Extracted data entries:
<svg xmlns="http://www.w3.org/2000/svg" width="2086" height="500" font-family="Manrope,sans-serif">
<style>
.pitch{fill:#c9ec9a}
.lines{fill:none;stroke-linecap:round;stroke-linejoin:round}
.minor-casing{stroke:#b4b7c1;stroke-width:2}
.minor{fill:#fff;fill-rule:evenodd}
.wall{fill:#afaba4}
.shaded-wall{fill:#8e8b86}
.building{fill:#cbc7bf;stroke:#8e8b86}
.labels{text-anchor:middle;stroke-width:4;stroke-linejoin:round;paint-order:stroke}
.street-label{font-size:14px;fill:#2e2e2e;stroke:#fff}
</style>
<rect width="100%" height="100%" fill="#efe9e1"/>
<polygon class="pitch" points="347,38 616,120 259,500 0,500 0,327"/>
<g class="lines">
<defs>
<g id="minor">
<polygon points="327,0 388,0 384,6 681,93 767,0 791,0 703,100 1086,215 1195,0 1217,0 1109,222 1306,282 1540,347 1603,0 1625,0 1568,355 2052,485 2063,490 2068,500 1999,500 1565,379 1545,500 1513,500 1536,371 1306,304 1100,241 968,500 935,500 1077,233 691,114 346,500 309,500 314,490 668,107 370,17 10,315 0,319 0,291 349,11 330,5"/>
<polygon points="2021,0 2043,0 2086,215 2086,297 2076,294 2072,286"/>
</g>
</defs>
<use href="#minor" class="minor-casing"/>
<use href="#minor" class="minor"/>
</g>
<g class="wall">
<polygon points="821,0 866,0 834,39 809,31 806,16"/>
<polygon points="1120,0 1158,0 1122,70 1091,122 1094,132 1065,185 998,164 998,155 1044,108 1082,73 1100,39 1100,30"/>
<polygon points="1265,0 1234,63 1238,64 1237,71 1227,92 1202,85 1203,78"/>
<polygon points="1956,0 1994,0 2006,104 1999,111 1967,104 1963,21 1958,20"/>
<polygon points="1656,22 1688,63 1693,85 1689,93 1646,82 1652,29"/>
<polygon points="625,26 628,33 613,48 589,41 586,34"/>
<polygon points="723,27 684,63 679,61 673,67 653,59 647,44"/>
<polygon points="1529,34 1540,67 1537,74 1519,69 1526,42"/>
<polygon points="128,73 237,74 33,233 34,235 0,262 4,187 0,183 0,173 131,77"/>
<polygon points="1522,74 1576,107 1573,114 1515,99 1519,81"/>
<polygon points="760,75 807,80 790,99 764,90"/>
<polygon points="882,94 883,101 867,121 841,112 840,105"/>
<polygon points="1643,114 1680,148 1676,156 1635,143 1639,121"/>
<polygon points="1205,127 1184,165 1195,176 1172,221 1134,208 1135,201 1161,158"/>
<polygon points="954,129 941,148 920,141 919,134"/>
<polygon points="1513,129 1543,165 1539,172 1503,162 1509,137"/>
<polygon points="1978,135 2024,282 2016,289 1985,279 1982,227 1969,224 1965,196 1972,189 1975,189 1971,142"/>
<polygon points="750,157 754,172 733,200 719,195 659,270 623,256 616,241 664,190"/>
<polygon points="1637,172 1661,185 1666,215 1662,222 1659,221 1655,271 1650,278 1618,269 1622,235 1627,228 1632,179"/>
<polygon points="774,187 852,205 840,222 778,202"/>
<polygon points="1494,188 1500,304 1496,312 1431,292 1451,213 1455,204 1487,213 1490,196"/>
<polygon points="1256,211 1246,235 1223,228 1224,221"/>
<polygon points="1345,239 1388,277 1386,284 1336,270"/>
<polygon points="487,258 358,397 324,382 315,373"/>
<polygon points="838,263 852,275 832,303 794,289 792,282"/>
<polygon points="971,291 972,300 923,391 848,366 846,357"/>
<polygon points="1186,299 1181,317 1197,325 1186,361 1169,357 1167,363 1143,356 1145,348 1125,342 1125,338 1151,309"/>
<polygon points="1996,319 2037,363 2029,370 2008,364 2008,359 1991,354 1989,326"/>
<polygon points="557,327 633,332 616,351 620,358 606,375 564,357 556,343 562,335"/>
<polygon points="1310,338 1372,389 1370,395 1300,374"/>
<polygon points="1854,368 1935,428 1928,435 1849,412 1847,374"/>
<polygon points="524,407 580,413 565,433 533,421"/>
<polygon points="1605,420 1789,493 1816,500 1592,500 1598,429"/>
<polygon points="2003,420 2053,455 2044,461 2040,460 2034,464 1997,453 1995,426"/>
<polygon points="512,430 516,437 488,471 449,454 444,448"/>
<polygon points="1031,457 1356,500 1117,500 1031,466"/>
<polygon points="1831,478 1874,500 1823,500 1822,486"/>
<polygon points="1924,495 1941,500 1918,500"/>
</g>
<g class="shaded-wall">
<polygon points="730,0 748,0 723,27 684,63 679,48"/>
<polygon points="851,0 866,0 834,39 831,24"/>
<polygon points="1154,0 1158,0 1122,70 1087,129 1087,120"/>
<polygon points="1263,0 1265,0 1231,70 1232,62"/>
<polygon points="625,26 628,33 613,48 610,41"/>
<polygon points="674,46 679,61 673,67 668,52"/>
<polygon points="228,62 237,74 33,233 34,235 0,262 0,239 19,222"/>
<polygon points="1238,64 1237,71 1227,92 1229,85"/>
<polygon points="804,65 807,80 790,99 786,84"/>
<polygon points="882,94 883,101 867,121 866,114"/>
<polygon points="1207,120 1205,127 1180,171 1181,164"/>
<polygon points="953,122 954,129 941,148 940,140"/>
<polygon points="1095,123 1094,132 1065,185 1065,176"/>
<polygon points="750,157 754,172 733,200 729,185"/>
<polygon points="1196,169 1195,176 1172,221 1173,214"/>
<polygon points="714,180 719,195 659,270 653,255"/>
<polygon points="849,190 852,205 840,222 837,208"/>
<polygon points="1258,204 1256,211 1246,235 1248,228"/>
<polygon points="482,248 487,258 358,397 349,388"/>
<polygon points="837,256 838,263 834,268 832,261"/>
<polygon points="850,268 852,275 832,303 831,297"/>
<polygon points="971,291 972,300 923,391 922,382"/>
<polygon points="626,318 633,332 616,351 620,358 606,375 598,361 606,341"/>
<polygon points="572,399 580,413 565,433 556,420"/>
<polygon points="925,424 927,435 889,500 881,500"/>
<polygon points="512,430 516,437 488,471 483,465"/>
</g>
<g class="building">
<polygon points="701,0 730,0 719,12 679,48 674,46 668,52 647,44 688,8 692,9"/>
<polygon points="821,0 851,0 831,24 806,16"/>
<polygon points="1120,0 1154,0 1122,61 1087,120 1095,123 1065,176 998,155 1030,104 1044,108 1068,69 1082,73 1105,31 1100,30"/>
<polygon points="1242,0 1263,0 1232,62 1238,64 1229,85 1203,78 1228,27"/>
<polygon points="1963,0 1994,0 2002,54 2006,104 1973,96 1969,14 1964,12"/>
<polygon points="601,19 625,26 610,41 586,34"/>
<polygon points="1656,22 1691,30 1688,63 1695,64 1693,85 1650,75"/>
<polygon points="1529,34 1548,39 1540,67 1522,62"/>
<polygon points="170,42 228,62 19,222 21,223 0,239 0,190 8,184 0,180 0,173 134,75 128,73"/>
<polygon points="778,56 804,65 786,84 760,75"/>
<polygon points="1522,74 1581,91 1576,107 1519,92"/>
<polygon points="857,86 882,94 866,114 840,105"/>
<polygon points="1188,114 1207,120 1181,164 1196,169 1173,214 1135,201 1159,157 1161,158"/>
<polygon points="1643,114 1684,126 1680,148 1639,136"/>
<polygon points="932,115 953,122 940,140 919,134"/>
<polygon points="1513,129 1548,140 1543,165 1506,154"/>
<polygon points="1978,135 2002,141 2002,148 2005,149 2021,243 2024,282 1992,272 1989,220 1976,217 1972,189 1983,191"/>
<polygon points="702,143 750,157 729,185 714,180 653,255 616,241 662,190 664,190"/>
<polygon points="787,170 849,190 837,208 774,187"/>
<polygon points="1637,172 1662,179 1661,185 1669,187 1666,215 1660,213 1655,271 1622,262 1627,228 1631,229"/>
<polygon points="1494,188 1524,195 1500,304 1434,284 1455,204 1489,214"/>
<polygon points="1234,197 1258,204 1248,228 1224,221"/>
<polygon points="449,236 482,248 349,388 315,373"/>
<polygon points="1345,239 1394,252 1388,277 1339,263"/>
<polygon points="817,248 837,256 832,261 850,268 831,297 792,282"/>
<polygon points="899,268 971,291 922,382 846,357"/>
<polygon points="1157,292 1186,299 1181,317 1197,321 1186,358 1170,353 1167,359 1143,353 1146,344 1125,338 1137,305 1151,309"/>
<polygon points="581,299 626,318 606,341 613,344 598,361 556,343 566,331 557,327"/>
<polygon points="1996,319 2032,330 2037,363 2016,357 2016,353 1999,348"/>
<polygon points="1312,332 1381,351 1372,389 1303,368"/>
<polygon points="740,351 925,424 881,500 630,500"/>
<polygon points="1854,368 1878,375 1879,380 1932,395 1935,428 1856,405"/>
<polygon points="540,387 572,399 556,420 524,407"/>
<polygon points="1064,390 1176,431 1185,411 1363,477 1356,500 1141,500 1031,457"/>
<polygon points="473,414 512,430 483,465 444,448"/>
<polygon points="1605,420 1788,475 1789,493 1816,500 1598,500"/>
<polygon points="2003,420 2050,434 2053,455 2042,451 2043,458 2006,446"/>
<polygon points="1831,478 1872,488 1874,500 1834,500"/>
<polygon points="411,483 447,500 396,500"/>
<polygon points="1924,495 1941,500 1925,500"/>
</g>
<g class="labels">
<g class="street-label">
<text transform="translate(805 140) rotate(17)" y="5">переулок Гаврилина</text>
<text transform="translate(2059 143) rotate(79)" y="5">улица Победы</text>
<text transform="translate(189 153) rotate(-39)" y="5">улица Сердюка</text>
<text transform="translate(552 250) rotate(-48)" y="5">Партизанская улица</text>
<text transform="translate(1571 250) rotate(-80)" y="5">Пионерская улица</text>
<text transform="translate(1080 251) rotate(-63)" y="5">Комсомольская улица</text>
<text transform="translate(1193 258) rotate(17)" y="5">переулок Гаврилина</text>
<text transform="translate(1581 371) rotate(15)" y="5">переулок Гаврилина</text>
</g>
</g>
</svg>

### WHAT IS EXPECTED:
Find "lines" in the data above. Report each line where it appears.

### WRITTEN SOLUTION:
.lines{fill:none;stroke-linecap:round;stroke-linejoin:round}
<g class="lines">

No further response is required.